Du général Charles de Gaulle, aux relations difficiles avec les Israéliens, en passant par François Mitterrand, qui brise le tabou de "l’État" palestinien en 1982 devant la Knesset, et Jacques Chirac, surnommé le "Docteur Chirac", pour ses penchants pro-palestiniens, par Yasser Arafat, l'ancien président de l'AP décédé en 2004, la France a affiché une position constante sur le conflit israélo-palestinien.
Au risque d’être accusée d’avoir une inclination "pro-arabe" par la droite israélienne, Paris a toujours plaidé pour un règlement politique de ce conflit sur la base de la solution à deux États, à même de répondre aux besoins de sécurité d’Israël, ainsi qu’aux aspirations des Palestiniens à un État.
En décembre 2014, l’Assemblée nationale française avait même voté une résolution "invitant le gouvernement français à reconnaître l’État de Palestine en vue d’obtenir un règlement définitif du conflit". Un texte non contraignant adopté par la majorité socialiste du président François Hollande.
"Préserver la solution à deux États"
Aujourd’hui, les diplomates palestiniens ne doutent pas que d’autres pays européens devront "très bientôt" suivre l’exemple de l'Espagne, de l’Irlande et de la Norvège.
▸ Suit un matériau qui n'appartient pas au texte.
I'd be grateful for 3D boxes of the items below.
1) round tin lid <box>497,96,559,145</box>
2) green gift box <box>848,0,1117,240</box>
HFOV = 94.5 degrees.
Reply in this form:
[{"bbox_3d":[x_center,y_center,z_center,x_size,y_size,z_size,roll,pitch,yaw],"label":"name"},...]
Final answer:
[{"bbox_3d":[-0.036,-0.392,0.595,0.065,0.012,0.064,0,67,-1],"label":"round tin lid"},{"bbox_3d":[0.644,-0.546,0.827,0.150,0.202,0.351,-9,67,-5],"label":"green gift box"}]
La Slovénie a annoncé, jeudi 30 mai, une décision similaire, portant à 11 le nombre de pays de l'UE qui reconnaissent l'État de Palestine.
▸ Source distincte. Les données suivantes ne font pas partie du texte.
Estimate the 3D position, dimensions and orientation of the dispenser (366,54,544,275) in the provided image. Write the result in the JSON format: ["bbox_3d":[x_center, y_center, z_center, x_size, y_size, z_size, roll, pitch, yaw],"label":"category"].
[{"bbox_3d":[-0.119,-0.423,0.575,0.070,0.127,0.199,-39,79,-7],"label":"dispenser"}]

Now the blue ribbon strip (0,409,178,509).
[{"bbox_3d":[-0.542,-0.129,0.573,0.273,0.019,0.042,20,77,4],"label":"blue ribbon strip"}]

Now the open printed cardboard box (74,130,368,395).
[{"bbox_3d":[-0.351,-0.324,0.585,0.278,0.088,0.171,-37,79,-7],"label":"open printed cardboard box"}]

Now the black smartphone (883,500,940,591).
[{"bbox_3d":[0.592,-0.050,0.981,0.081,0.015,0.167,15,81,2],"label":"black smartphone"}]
Pour la diplomatie palestinienne, la France a laissé passer sa chance de jouer le rôle de locomotive européenne, ce qui aurait été plus conforme au poids diplomatique qu’elle souhaite avoir dans la région.
"Si la France avance vers la reconnaissance de l'État de Palestine, je pense que la plupart des États membres de l'Union européenne suivront", estime Abdalrahim Alfarra, ambassadeur de Palestine auprès de l'UE, de la Belgique et du Luxembourg.
Hala Abou-Hassira estime, quant à elle, que la reconnaissance d’un État palestinien dans les frontières de 1967 reviendrait "à reconnaître le droit inaliénable du peuple palestinien à l'autodétermination" et contribuerait "à préserver la solution à deux États"... chère à la France.
Intensifier la pression sur Israël
Une solution à l’avenir très incertain alors qu’Israël a qualifié l’initiative diplomatique des trois pays européens de "récompense pour le terrorisme", en pleine guerre contre le Hamas palestinien dans la bande de Gaza, depuis l’attaque du 7 octobre, perpétrée par le mouvement palestinien et ses alliés sur le sol israélien.
À la France qui temporise, Emmanuel Macron ayant précisé qu’il ne ferait "pas une reconnaissance d'émotion", alors même que la classe politique française se déchire sur le conflit en cours dans la bande Gaza, les Palestiniens répondent que c’est justement "le bon moment". Selon eux, une reconnaissance de leur État serait un moyen d’intensifier la pression pour qu'Israël cesse son offensive dans la bande de Gaza et mette un terme à l’occupation et à la colonisation de la Cisjordanie.
"La reconnaissance par la France viendrait au moment même où Israël refuse totalement la création de l'État de Palestine, plaide Hala Abou-Hassira, en rappelant que la Knesset a voté, le 22 février, une résolution s’opposant à toute reconnaissance "unilatérale" d’un État palestinien.
Et de conclure : "Comment faire comprendre au gouvernement israélien que l'avenir de la région, celui du peuple israélien et du peuple palestinien nécessitent la paix et la création de l'État de Palestine ? C'est exactement le bon moment car aujourd'hui des crimes de guerre et des crimes contre l'humanité sont commis contre le peuple palestinien".